È la prima volta che accade in Italia e potrebbe avere un impatto potenzialmente clamoroso nei prossimi possibili casi del genere da qui in avanti: quanto stabilito dal Tribunale di Milano sul caso di un pedofilo recidivo vede per la prima volta una condanna alle cure mediche obbligatorie. «Il carcere sul piano rieducativo non ha prodotto alcun effetto e tenuto conto della sistematica ricaduta nel comportamento illecito, connessa ad un disturbo della sessualità non controllabile, al detenuto serve anche un percorso di cure per limitare le pulsioni sessuali»: la decisione con motivazione della Sezione misure di prevenzione del Tribunale di Milano ha disposto per questo motivo una ingiunzione terapeutica per un 52enne arrestato nel 2004 per una violenza ai danni di una bambina. Dopo la condanna e lo sconto della pena era tornato libero ma finì poi di nuovo in carcere per abusi su altre due bimbe nel 2016: è di fatto ancora detenuto al momento, condannato a 4 anni e 4 mesi di carcere anche per la recidività del gesto. Ora però la decisione del Tribunale rischia di cambiare le carte in tavole in molti casi similari passati o futuri: il collegio ha dato oggi atto al consenso manifestato dall’uomo di poter essere curato in una struttura con programma clinico-terapeutico.

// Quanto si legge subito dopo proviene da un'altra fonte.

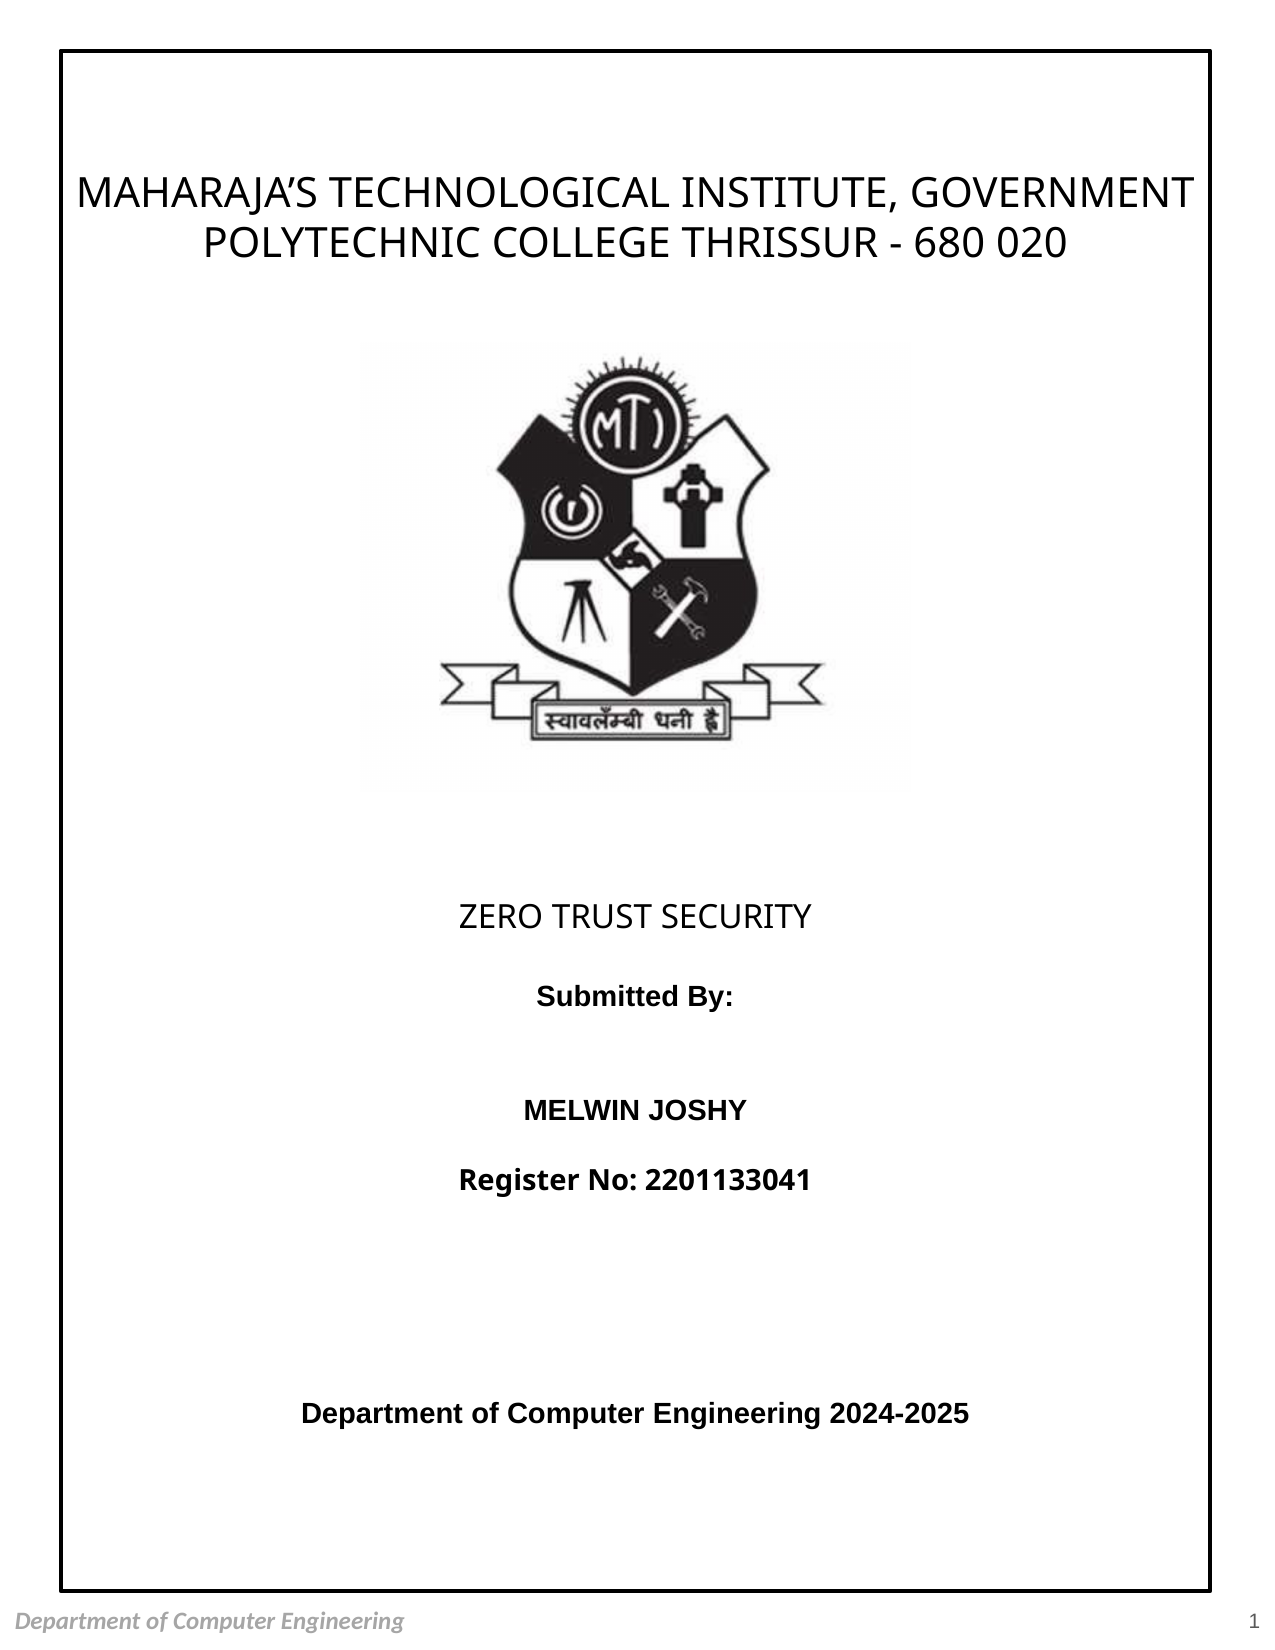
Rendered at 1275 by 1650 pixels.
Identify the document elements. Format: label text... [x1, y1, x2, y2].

text_box ZERO TRUST SECURITY [300, 888, 971, 943]
text_box Department of Computer Engineering 2024-2025 [188, 1387, 1083, 1437]
title MAHARAJA’S TECHNOLOGICAL INSTITUTE, GOVERNMENT POLYTECHNIC COLLEGE THRISSUR - 680 020 [59, 49, 1212, 1593]
slide_number 1 [1181, 1591, 1275, 1650]
text_box MELWIN JOSHY Register No: 2201133041 [420, 1083, 851, 1204]
text_box Submitted By: [480, 969, 791, 1020]
picture [359, 342, 911, 793]
text_box Department of Computer Engineering [0, 1596, 519, 1642]
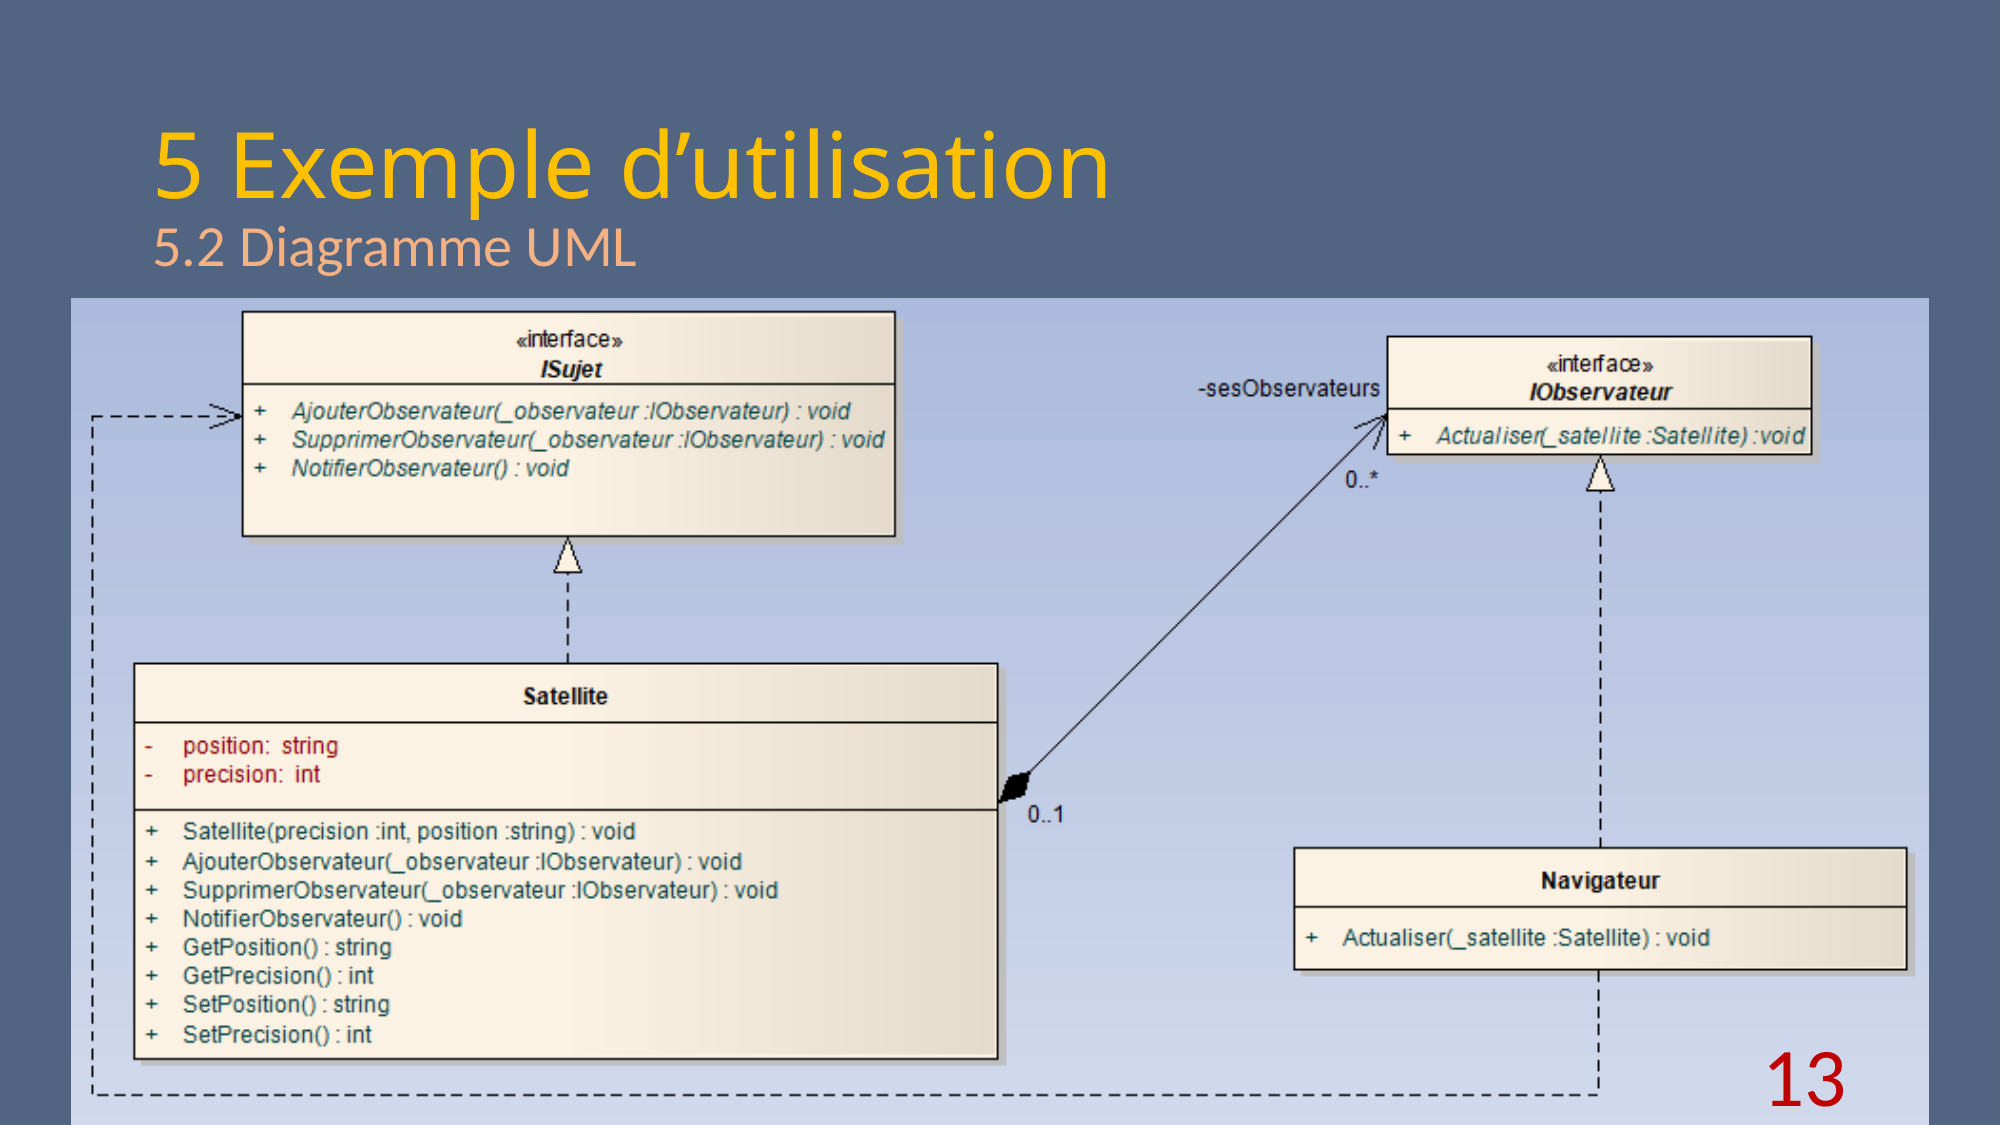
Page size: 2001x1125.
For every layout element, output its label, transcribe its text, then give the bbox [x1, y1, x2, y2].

title 5 Exemple d’utilisation [137, 59, 1863, 209]
picture [71, 298, 1929, 1125]
list 5.2 Diagramme UML [137, 209, 1863, 298]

IL PIANO TRATTAMENTALE DEL TRIBUNALE

La “strana condanna” vedrà il 52enne, affetto anche da leggero ritardo mentale, ricoverato nel CIPM (Centro italiano per la promozione della mediazione) diretto dal criminologo Paolo Giulini per un programma specifico clinico-terapeutico. Secondo quanto riportato dal Corriere della Sera questa mattina, i giudici del Tribunale di Sorveglianza milanese hanno disposto anche le consuete classiche misure di restrizione qualora il pedofilo recidivo uscirà dal carcere di Pavia dove è attualmente detenuto: sorveglianza speciale con obbligo di soggiorno nel comune di residenza per due anni, con divieto di frequentate scuole, asili, parchi e altri luoghi con presenza di minori e bambini. La perizia con la quale era stato condannato la seconda volta, recitava «patologico discontrollo degli impulsi sessuali, le cui tendenze deviate il soggetto non sempre riesce a fare a meno di assecondare». Ora però la decisione presa dai giudici e proposta alla Questura di Milano vede la prescrizione del tutto atipica di un «un piano trattamentale che lo porti, attraverso indicazioni di tipo clinico-terapeutico realizzate dagli esperti del Cipm, a prendere coscienza del forte disvalore delle condotte violente in una prospettiva di contenimento degli impulsi sessuali». Dove il carcere ha fallito là inizia l’opera delle strutture mediche: siamo certi che un caso del genere farà discutere ancora molto e non si “chiuderà” certo solo con questa condanna per l’appunto atipica.